International Journal of Pharmacy and Pharmaceutical Sciences, 2015
Objective: Silybum marianum L. Food Supplements that contain silymarin is widely used as a therapeutic agent in liver diseases. Many brands are available on the market in USA, Egypt, Europe and other countries. The objective of this study was to compare the biological activity in different preparations of silymarin available on the market in USA and Egypt using paracetamol-induced oxidative stress injury on primary cultured rat hepatocytes. Methods: Forty four silymarin samples available on the market were collected from USA (24) and Egypt (20) and tested for hepat protective antioxidant effects on primary cultured rat hepatocytes. Cytotoxicity was measured by MTT [3-(4, 5-dimethyl-thiazol-2)-2,5-diphenyl tetrazolium bromide] assay and lactate dehydrogenase (LD) leakage into culture medium. Antioxidant effects were determined by glutathione reductase (GR), and Nitric oxide (NO) assays in silymarin, pretreated rat hepatocytes for 2 h followed by incubation with 25 mM paracetamol over a period of 1 h.
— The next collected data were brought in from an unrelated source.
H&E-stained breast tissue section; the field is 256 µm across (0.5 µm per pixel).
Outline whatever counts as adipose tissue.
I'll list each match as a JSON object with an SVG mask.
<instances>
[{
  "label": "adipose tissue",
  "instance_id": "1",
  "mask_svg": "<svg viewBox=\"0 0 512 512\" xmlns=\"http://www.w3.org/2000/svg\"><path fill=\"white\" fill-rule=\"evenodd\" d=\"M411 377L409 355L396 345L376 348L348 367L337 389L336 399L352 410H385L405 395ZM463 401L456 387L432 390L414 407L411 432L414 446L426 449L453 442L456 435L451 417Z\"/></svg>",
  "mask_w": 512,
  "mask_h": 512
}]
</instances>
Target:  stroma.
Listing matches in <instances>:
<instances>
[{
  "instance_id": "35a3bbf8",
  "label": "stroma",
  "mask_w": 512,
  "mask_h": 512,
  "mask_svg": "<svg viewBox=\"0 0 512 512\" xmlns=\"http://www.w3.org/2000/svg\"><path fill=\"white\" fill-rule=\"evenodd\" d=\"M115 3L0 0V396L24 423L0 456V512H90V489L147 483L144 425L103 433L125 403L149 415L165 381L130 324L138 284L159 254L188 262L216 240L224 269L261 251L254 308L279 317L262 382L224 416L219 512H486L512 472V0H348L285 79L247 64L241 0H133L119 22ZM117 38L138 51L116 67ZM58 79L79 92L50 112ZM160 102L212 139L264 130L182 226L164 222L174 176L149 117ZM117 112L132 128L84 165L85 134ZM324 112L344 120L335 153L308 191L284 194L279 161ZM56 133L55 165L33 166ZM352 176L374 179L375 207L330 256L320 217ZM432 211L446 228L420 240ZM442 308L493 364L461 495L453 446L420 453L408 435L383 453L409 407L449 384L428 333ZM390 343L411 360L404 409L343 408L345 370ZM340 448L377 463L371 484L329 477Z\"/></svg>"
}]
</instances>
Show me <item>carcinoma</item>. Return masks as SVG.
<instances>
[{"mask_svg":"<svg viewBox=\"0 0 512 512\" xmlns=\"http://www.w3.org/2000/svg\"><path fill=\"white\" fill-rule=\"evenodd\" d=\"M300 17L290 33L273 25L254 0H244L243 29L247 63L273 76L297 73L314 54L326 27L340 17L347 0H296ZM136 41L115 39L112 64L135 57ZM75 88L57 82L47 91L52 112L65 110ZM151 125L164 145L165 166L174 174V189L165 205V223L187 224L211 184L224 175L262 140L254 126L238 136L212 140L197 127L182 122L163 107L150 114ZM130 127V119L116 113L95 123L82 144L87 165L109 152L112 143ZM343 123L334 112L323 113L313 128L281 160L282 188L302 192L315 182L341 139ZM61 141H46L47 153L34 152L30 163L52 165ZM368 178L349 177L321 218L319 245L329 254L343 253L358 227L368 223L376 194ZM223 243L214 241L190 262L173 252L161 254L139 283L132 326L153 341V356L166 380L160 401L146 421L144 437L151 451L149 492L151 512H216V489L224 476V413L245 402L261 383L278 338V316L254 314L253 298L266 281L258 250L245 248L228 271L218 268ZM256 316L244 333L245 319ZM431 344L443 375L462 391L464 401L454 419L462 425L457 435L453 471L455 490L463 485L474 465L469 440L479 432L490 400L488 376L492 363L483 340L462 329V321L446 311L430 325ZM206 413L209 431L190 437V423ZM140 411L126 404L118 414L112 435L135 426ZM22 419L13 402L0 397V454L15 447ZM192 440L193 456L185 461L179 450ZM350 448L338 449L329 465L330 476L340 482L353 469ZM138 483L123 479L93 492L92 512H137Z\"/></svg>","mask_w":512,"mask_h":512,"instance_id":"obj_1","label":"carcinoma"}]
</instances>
Therapeutic index was calculated for each tested sample for comparative analysis. Results: Silymarin preparations significantly decreased toxicity induced by paracetamol in rat hepatocytes, decreased lactate dehydrogenase leakage and prevented GSH depletion (P<0.01) and returned NO to basal levels in rat hepatocytes. The therapeutic index was 80, 40 and 20 for samples No. 20, 19 and 5 respectively. Conclusions: The 44 different silymarin preparations tested in this study exhibited variation in antioxidant capacity and in reducing nitric oxide produced as a result of paracetamol injury. This variation in biological activity did not always correspond to the amount of silymarin recorded on samples.